Wednesday, December 21, 2011

Andy Crouch is coming to visit us on January 7-8 when he will speak at Christ Church Greenwich (CT). Here is a brief bio:

Author of the award-winning book Culture Making: Recovering Our Creative alling, Andy Crouch is special assistant to the president at Christianity Today International, where he is also executive producer of This Is Our City, a multi-year project featuring video, reporting, and essays about Christians seeking the flourishing of their cities. He serves on the governing boards of Fuller Theological Seminary and Equitas Group, is a senior fellow of the International Justice Mission’s IJM Institute, and on the Board of Advisors for the John Templeton Foundation.

Andy’s a Harvard graduate and one of the brightest and most sane voices of evangelical Christianity today. I am very interested in his book about “culture making,” even though I have not had time to read it yet, because I saw this video that he made (open this link and scroll down):

At this very moment, a remarkable example of “culture making” is appearing in Syria. It has been widely covered; here is one link:

The making of cultures that present alternatives to the overwhelming and pernicious influence of the one that we live and breathe every day is truly a Christian imperative, and when we see it happening in a Muslim country we can only rejoice at the works of God among the nations. For our own part, the way that the Lord has ordained for us to do this work is through the church. It is not and cannot be done by individuals who praise Jesus privately. It is accomplished by the Spirit through Christians working together.
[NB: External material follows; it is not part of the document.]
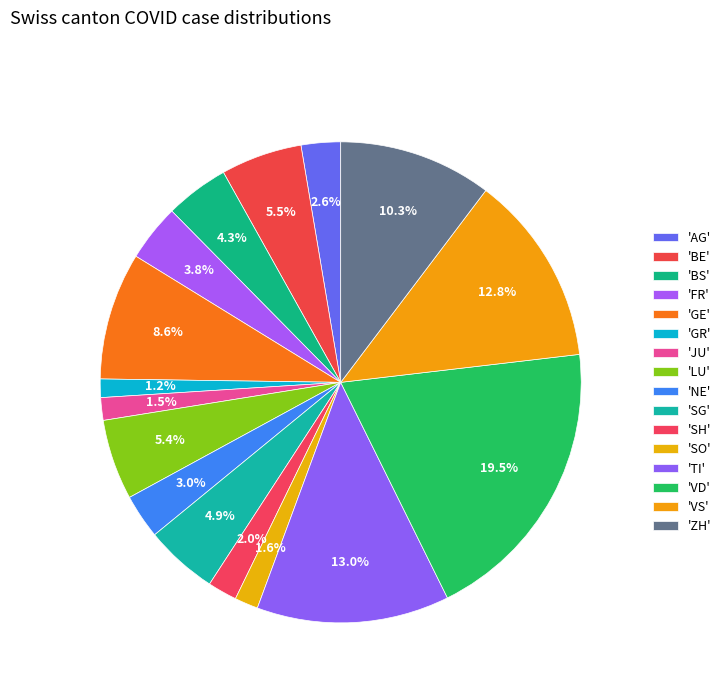

Is there any slice that represents more than half of the pie?

No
A dear friend of ours has been in the forefront of such an alternative culture in the Massachusetts Berkshires. She and her church (St. James, Great Barrington), partnering with a local farm, have established a large garden which is maintained by local young people in tandem with the farm family and their workers. The fresh produce is harvested and taken to local food pantries, but even more important is the little community of mentoring and fellowship that has grown up around the project. Young people, some of whom have difficult situations at home, have found new directions at Gideon’s Garden. They have learned to speak in public by testifying at St James’ services. One young girl is even going to Ghana on a mission trip this spring, led by an Episcopal rector from a neighboring church (Christ Church-Trinity Lutheran in Sheffield). Most people involved with Gideon’s Garden have not been to church in years, or have never been to a church at all. The project is therefore a remarkable example of evangelistic outreach, and it is likely that in decades to come, the young people will look back on it as their introduction to the love of Jesus Christ.
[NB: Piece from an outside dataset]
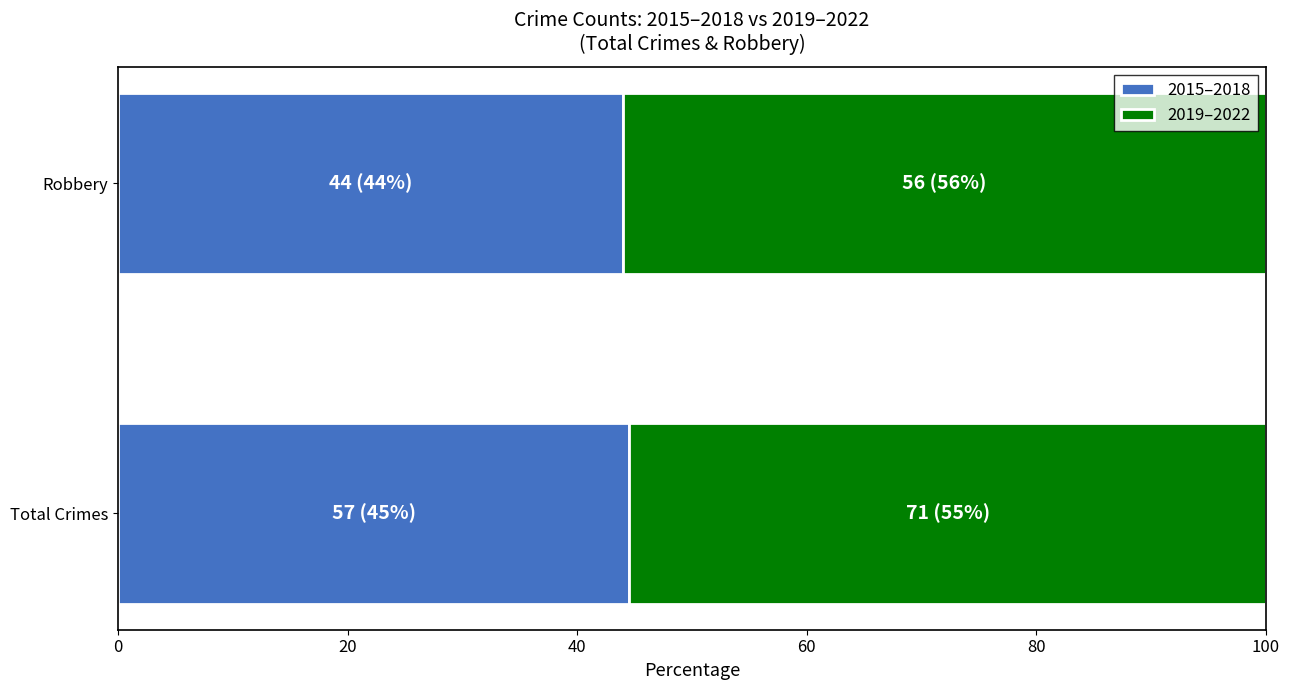

What is the maximum value for 2015–2018?

44.5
It is noteworthy that the St. James congregation has been without its building for three years. Their landmark building was declared unfit for use after stones began falling from it. They worship in a rented commercial space. And yet their “alternative culture” has grown stronger and is making a real impact in the local community. How often have we heard it: “It’s not the building, it’s the people!” but we don’t necessarily believe it till we see it.